Indeed, I kind of like nkryptic’s idea. I really like the behavior helpers themselves, but it did always feel weird to put them in the view. Combining the concept of MinusR/MinusMOR and the usefulness of the behavior helpers would be a great way to maintain the separation while still providing some neat tools.

ShadowfiendShadowfiend at 22.06.07 / 17PM

Hi, I have been using UJS for a while now and found it useful as I’ve always preferred the separation of concerns method even though my code has not always been the best when it comes to progressive enhancement.

After reading this article I have decided to switch over to Lowpro exlusively. But I ran into a few problems when doing so.

The main one happened when I started using the behaviours: I moved all my events into application.js and that worked fine but when I tried to use Remote.Form or Remote.Link I get the error “observer has no properties” lowpro.js line 312, strangely Draggable works fine. My code is Event.addBehavior({ ‘a.header-link’ : Remote.Link({ update : ‘right-col-header’ }) });

Any ideas here would be greatly appreciated, I’m sure I could shave off ~100 lines of code if I could figure this one out.
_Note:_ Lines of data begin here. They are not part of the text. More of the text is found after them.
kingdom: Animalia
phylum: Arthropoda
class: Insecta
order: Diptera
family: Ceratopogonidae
The other thing is figuring out out to add behaviours based on server-side conditions at the moment im still using ujs for this but it would be nice to find a more elegant method for this.

Overall though thanks for the effort with UJS and Lowpro, its all pretty solid.
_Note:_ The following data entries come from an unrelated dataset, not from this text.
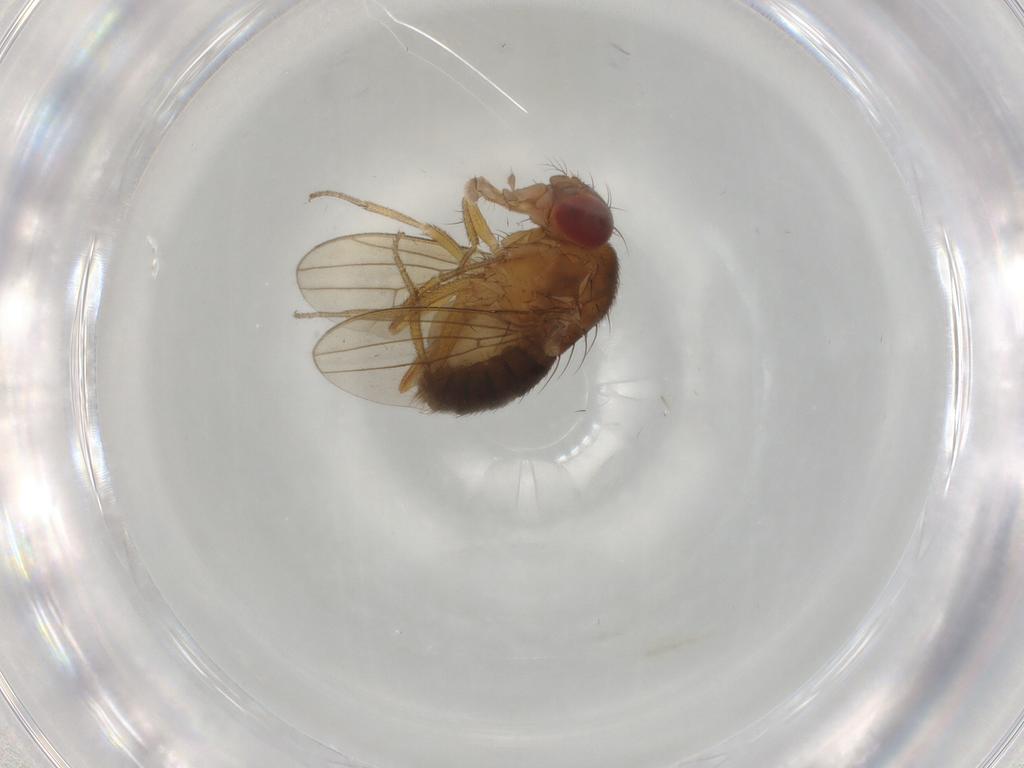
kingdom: Animalia
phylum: Arthropoda
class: Insecta
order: Diptera
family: Drosophilidae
Paul OdeonPaul Odeon at 28.06.07 / 16PM

@Dan: I think it is definitely a better route to go using lowpro instead of ujs.

I’m really curious as to why lowpro is not in prototype – any reason? The Event Observe stuff specifically; perhaps I missed you talking about this somewhere.
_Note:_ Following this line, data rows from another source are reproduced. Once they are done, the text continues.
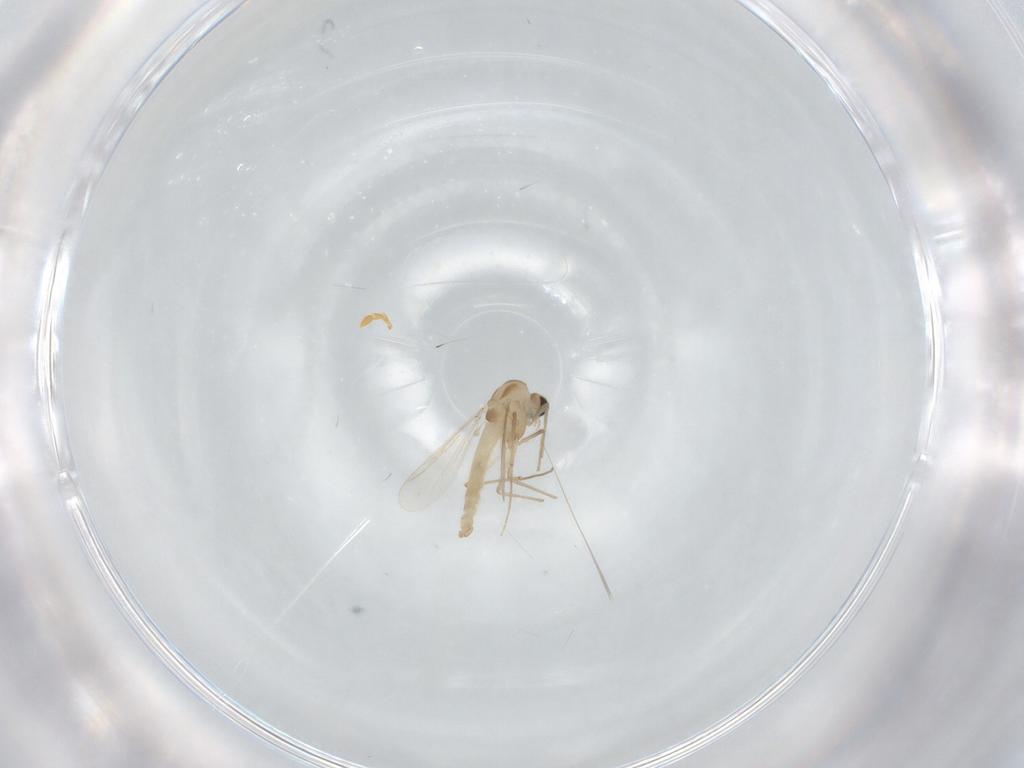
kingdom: Animalia
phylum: Arthropoda
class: Insecta
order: Diptera
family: Chironomidae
RobertRobert at 03.07.07 / 16PM

Same problem as Paul: doesn’t seem to be implemented in lowpro.js available in the trunk…

any news about this?

ZenoZeno at 05.07.07 / 10AM

paul, Zeno: Remote.Link and Remote.Form are still under development but you can find them in trunk under the behaviors folder. They are in a reasonable state but possibly aren’t quite production ready yet. When they are (Im just battle testing them in some projects at the moment) I’ll probably roll them into the core build of Low Pro.

Dan WebbDan Webb at 05.07.07 / 10AM

Dan, I was quick to adopt UJS 4rails when it first came out for a variety of reasons. A, it felt right not to be shoving loads of code into my html. B, I didn’t have to learn anything new just plug in UJS and it automatically converts all the existing helpers to be magic UJS helpers. It now seems that UJS is no longer the way forward and I’m keen to learn the “correct” way of doing things like form_remote_tag etc. Just saying “use Lowpro” is a bit of a barrier. I don’t know a massive amount about javascript, behaviours and classes and why you use one rather than the other. Please could you provide a few more examples of how to replace a UJS4Rails piece of javascript with a Lowpro piece. I wanna do the right thing I just need to be pointed in the right direction. BTW thanks very much for all the effort that went into the original UJS4Rails plugin. Using it has been great. Tom

Tom StylesTom Styles at 19.07.07 / 16PM

Tom: I’ve just posted a 2 part series about how to write Low Pro behaviours which should start you off….otherwise there’s an article about Low Pro in the archives thats a good place to start. I do however plan to write more on this blog about various parts of Low Pro and how I use it to approach various problems.

Dan WebbDan Webb at 19.07.07 / 16PM

Tom: I’m writing a series of introductory articles about the migration from the standard Rails Ajax/Javascript helpers to Low Pro.

The two first parts are already published, the third one coming out later this week.